▸ **Stored data entries**
::::::::::
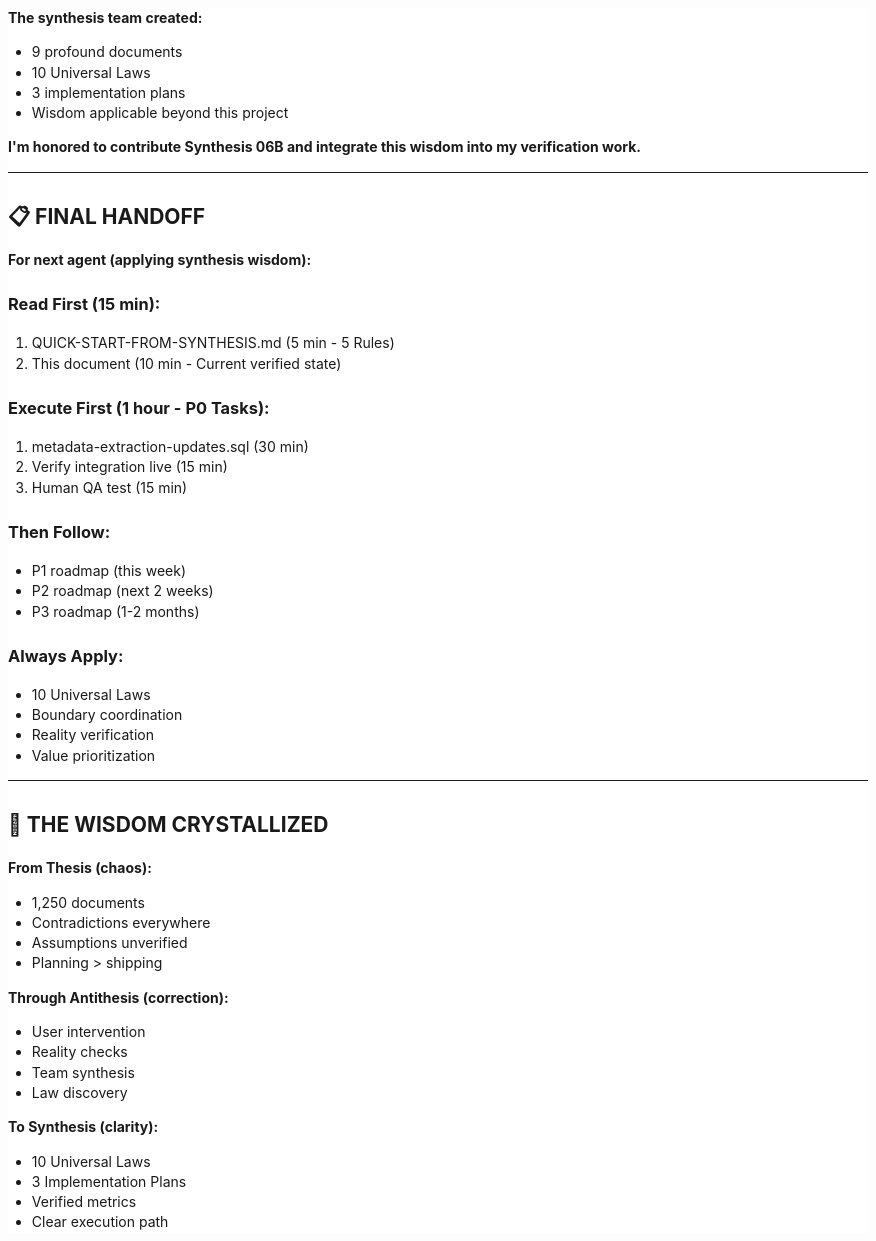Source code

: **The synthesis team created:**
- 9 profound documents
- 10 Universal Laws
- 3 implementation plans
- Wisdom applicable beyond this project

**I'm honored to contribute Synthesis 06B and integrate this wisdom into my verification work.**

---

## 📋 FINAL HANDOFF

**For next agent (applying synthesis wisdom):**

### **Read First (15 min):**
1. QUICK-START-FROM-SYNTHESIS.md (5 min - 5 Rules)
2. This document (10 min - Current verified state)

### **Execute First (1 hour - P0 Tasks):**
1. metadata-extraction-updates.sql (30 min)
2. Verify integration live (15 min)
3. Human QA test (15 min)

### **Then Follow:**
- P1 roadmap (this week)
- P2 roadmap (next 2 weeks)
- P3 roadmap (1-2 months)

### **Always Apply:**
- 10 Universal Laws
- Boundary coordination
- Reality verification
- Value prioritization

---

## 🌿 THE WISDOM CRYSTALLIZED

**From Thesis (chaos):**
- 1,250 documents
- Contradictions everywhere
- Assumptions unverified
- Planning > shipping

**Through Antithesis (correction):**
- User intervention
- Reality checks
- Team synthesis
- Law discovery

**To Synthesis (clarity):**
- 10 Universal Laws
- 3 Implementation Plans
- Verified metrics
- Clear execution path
::::::::::
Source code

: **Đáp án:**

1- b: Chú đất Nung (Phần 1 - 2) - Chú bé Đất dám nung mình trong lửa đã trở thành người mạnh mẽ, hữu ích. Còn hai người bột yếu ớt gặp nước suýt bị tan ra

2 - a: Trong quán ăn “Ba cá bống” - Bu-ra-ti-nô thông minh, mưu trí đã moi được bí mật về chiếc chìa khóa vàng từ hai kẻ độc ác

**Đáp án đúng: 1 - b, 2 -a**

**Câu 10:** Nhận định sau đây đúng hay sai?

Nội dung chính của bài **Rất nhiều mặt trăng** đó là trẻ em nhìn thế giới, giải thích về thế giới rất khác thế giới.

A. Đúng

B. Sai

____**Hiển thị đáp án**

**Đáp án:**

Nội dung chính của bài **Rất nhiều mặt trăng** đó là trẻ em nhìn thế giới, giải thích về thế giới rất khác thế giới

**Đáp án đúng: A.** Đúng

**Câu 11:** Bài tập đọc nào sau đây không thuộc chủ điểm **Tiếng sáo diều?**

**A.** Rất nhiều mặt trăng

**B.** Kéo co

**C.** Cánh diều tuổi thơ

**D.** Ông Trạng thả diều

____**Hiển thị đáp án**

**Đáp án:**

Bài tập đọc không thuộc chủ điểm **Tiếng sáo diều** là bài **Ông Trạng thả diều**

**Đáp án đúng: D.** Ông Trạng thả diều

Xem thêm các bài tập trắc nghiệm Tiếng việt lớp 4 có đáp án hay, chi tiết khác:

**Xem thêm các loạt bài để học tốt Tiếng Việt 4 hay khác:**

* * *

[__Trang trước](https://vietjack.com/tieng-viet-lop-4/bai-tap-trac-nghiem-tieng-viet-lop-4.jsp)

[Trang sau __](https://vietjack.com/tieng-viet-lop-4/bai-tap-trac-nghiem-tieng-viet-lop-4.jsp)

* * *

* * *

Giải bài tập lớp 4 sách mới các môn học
::::::::::
▸ **Assignment**
Quote the lines from the line with "diều tuổi thơ" to the line with "Giải bài tập lớp 4 sách mới các môn học", keeping both of those lines.

▸ **Result of the exercise**
**C.** Cánh diều tuổi thơ

**D.** Ông Trạng thả diều

____**Hiển thị đáp án**

**Đáp án:**

Bài tập đọc không thuộc chủ điểm **Tiếng sáo diều** là bài **Ông Trạng thả diều**

**Đáp án đúng: D.** Ông Trạng thả diều

Xem thêm các bài tập trắc nghiệm Tiếng việt lớp 4 có đáp án hay, chi tiết khác:

**Xem thêm các loạt bài để học tốt Tiếng Việt 4 hay khác:**

* * *

[__Trang trước](https://vietjack.com/tieng-viet-lop-4/bai-tap-trac-nghiem-tieng-viet-lop-4.jsp)

[Trang sau __](https://vietjack.com/tieng-viet-lop-4/bai-tap-trac-nghiem-tieng-viet-lop-4.jsp)

* * *

* * *

Giải bài tập lớp 4 sách mới các môn học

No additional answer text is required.